# [PAGE EXTRACT]
..............................

# Completely, absolutely newbie seeking video tutorials.



## Subrail (May 16, 2016)

Hello everybody, I'm rather (completely) new to this hobby and I wondered if there were any videos online or sites that explained step-by-step the process of painting a model. Are there books that you can recommend? Courses?

Once again, thank you for your attention and apologies for appearing out of nowhere with basic questions.


----------



## Genetk44 (Feb 26, 2016)

Well Carstens, Kalmbach,And Model Railroader have all put out numerous books about that and most aspects of the hobby. You can also Google about it to find vdeos.


----------



## DonR (Oct 18, 2012)

Yes use Google or whatever. I entered "PAINTING MODEL RAILROAD CAR VIDEO" and my Yahoo listed several videos.

Don


----------



## Subrail (May 16, 2016)

Thank you for your time and help!


----------



## Cycleops (Dec 6, 2014)

There's loads of videos on YouTube about this. You don't say if you want to brush paint or airbrush but I'm assuming the latter. Some of the airbrush suppliers have advise on their sites for beginners. You might find this guys site of interest too https://sites.google.com/site/donsairbrushtips/home
He gives a unbiased run down on what to look for in a brush and cleaning tips too.


----------



## CTValleyRR (Jul 26, 2014)

Just remember that not everyone on the Internet claiming to be an expert really is one.


----------



## Cycleops (Dec 6, 2014)

CTValleyRR said:


> Just remember that not everyone on the Internet claiming to be an expert really is one.

..............................

# [SET PROBLEM 1]
Decide whether each statement below agrees with the forum thread on painting tutorials. Answer yes or no for each, and quote the words of the thread that settle it.
(a) One reply names Carstens, Kalmbach and Model Railroader as having put out books on the hobby.
(b) DonR found the videos through Google.
(c) Cycleops assumes the original poster wants to brush paint.
# [SET PROBLEM 2]
Reproduce the passage of the painting-tutorials thread from "# Completely, absolutely" up to and including "with basic questions.", with no changes.

# [Data entries]
..............................

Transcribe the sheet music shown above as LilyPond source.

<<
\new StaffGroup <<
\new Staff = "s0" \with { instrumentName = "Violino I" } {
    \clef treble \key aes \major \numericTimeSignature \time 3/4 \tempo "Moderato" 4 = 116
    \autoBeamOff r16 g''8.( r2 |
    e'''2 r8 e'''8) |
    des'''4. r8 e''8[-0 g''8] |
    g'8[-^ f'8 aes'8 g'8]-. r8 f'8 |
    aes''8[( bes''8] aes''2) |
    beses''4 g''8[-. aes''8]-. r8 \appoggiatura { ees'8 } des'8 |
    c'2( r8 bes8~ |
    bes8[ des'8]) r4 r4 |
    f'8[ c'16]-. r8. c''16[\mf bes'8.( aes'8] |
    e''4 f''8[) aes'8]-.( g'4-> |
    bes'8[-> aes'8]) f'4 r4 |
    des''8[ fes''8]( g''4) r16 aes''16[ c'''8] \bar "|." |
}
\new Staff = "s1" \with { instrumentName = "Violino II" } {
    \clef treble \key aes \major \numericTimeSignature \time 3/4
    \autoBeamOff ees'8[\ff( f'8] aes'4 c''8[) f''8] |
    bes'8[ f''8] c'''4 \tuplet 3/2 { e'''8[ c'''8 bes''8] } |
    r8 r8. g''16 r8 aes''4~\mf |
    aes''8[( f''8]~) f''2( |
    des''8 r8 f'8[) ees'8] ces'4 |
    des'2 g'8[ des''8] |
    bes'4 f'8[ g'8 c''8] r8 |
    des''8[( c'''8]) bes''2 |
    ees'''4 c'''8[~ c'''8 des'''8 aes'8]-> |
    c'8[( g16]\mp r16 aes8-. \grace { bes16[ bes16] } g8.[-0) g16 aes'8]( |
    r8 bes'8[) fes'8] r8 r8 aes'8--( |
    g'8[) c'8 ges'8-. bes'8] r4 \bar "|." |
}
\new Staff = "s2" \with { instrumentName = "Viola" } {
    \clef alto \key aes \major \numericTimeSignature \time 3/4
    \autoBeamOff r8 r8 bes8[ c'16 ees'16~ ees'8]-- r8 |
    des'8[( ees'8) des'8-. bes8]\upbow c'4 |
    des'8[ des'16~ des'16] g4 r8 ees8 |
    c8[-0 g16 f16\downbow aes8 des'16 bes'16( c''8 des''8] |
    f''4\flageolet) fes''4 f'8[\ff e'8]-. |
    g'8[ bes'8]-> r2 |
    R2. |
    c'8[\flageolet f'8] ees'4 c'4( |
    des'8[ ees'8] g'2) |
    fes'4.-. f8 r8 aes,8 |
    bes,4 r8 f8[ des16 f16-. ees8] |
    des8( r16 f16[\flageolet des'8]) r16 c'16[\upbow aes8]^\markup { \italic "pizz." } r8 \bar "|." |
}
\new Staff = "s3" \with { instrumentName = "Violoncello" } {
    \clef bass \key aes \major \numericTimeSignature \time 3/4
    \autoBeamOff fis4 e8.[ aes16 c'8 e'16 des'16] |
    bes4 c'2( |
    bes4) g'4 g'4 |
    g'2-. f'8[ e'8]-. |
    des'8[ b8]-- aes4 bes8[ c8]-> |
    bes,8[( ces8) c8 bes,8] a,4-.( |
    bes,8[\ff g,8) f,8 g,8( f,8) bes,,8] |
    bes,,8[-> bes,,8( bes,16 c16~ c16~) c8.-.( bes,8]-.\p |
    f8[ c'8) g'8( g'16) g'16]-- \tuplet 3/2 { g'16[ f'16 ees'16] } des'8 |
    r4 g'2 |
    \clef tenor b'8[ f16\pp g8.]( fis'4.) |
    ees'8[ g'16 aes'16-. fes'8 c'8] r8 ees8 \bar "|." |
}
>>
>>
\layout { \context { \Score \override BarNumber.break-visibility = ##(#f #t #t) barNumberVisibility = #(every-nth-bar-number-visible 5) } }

..............................

# [EXERCISE RESPONSE 1]
(a) Yes: "Well Carstens, Kalmbach,And Model Railroader have all put out numerous books about that and most aspects of the hobby."
(b) No: "I entered "PAINTING MODEL RAILROAD CAR VIDEO" and my Yahoo listed several videos."
(c) No: "You don't say if you want to brush paint or airbrush but I'm assuming the latter."

# [EXERCISE RESPONSE 2]
# Completely, absolutely newbie seeking video tutorials.



## Subrail (May 16, 2016)

Hello everybody, I'm rather (completely) new to this hobby and I wondered if there were any videos online or sites that explained step-by-step the process of painting a model. Are there books that you can recommend? Courses?

Once again, thank you for your attention and apologies for appearing out of nowhere with basic questions.